How many of us know the National Motto of the United States? Not many, I’ll bet. But you’ll recognize it the moment you read it. It’s “In God We Trust.” The motto originated during the Civil War, according to The World Almanac and Book of Facts, “as an inscription for U.S. coins, although it was used by Francis Scott Key in a slightly different form when he wrote ‘The Star Spangled Banner’ in 1814. On Nov. 13, 1861, when Union morale had been shaken by battlefield defeats, the Rev. M. R. Watkinson, of Ridleyville, PA, wrote to Secretary of the Treasury Salmon P. Chase, ‘From my heart I have felt our national shame in disowning God as not the least of our present disasters.’ The minister wrote, suggesting ‘recognition of the Almighty God in some form on our coins.’ Secretary Chase ordered designs prepared with the inscription ‘In God We Trust’ and backed coinage legislation that authorized use of this slogan.
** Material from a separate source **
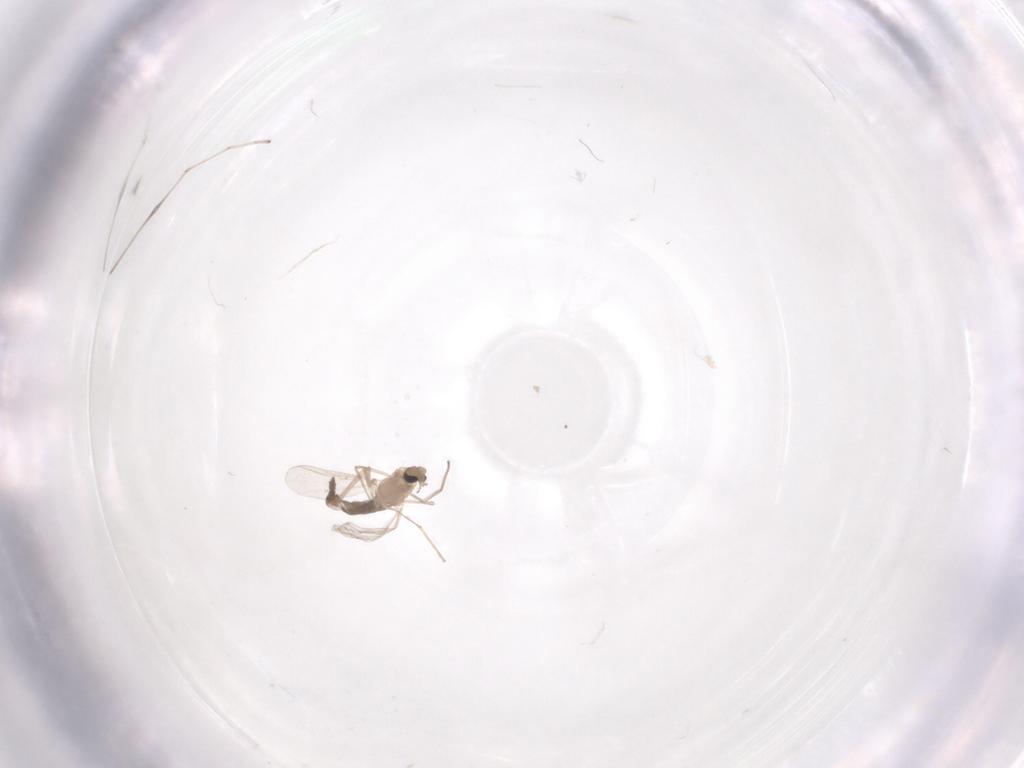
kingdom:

It first appeared on some U.S. coins in 1864, and disappeared and reappeared on various coins until 1955, when Congress ordered it placed on all paper money and all coins.”
The designation of “In God We Trust” as our national motto was finally made official by Congress in 1956.
How about The Great Seal of the United States? How many of us can describe what it looks like? Again, not many, I’ll bet. According to The World Almanac and Book of Facts, “On July 4, 1776, the Continental Congress appointed a committee consisting of Benjamin Franklin, John Adams, and Thomas Jefferson ‘to bring in a device for a seal of the United States of America.’ The designs submitted by this and a subsequent committee were considered unacceptable. After many delays, a third committee appointed early in 1782 presented a design prepared by William Barton; and Charles Thomson, the Secretary of Congress, suggested certain changes, and Congress finally approved the design on June 20, 1782. The obverse side of the seal shows an American bald eagle. In its mouth is a ribbon bearing the motto ‘e pluribus unum’ (one out of many). In the eagle’s talons are the arrows of war and an olive branch of peace. The reverse side shows an unfinished pyramid with an eye (the eye of Providence) above it.”